Ils avaient vu. Avaient-ils compris le message ? Avaient-ils saisi qu’ils étaient à la baguette d’une répé­tition générale qui demandait une toute autre pre­mière ? Une chance ! Ils avaient une chance de tout réécrire avant que la chaleur du climat n’incendie toute la scène. Il resterait bien sûr des irréductibles, les bouchés à jamais, les bolsonariens trumpistes, les zémourachés des boloristes. Mais il y avait tous les autres que cette expérience semblait avoir marqué, un peu ; beaucoup ; passionnément ; à la folie. Ils avaient les cartes en mains, ils ne pourraient plus dire «on ne savait pas». Ils pouvaient écrire un autre scé­nario. Ou alors… Greta avait raison, ce n’était que du «bla bla bla». Dans ce cas, ils devraient faire gaffe aux oeufs et aux tomates. Plus d’un avaient très envie de les emmerder.

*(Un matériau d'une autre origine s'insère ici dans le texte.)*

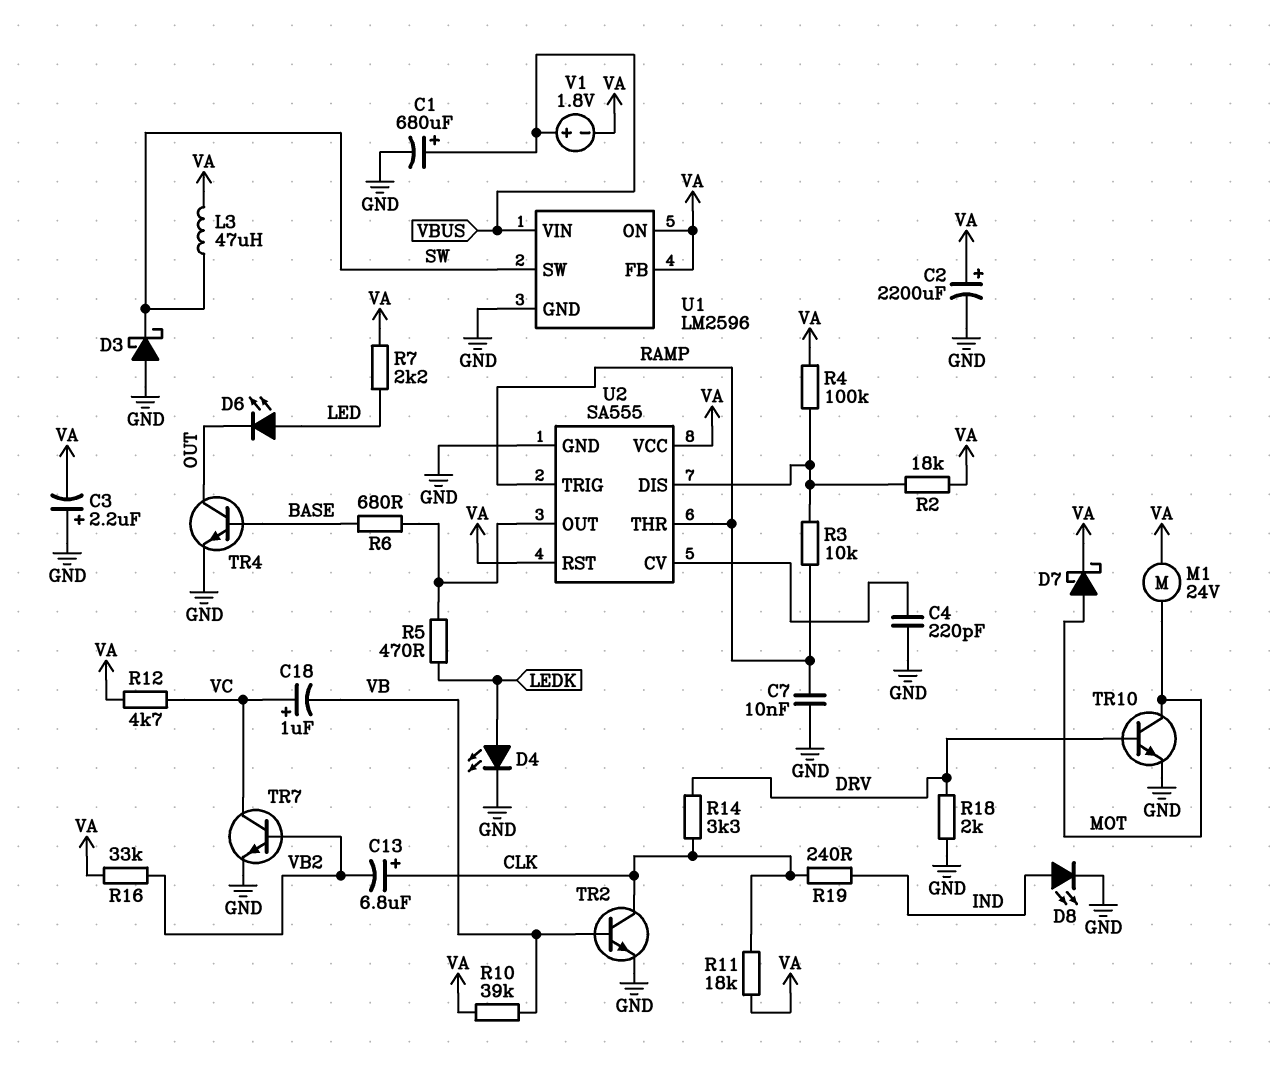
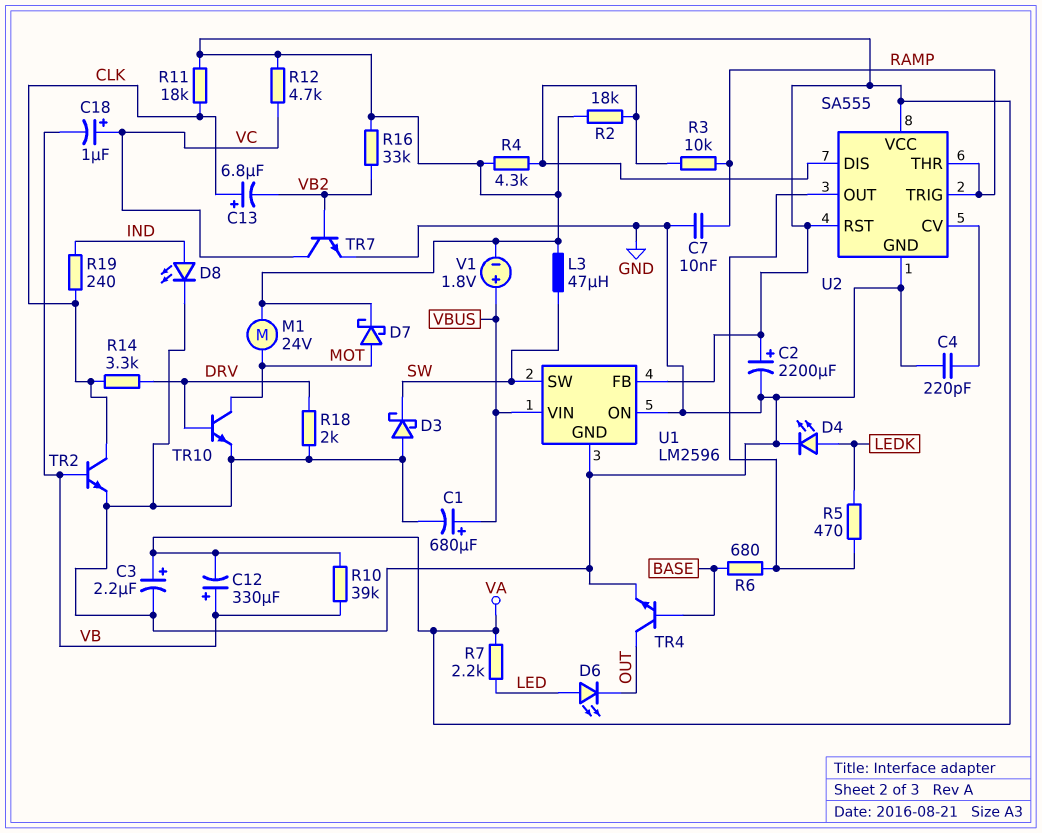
C3: 2.2uF (plus GND, minus VA) -> 2.2uF (plus VA, minus GND)
C12: none -> 330uF (plus VB, minus VA)
R4: 100k (U2/DIS, VA) -> 4.3k (U2/DIS, VA)
U1 pin ON: VA -> GND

Seraient-ils les exemples, les meneurs, les rassem­bleurs qu’ils auraient dû rester, pour reconstruire une société inclusive et durable ? Allaient-ils relo­caliser, réapprendre à fabriquer, arrêter de tout bousiller ? Allaient-ils res­pecter l’humain, jeter leurs vieux syllabus de gestion, oublier les doctes discours sur la croissance infinie et sans faille, brûler leurs anciennes notes sur l’orga­nisation du travail ? Nous vous en proposons pré­cisément des nouvelles dans ce numéro. Parce que nous estimons qu’il n’y aura pas de société durable et inclusive, socialement viable, dans un système qui ne donne pas un emploi stable, épanouissant et suffi­samment rémunéré à toute personne qui le souhaite. Ce sera notre première petite pierre pour bâtir un nouveau monde.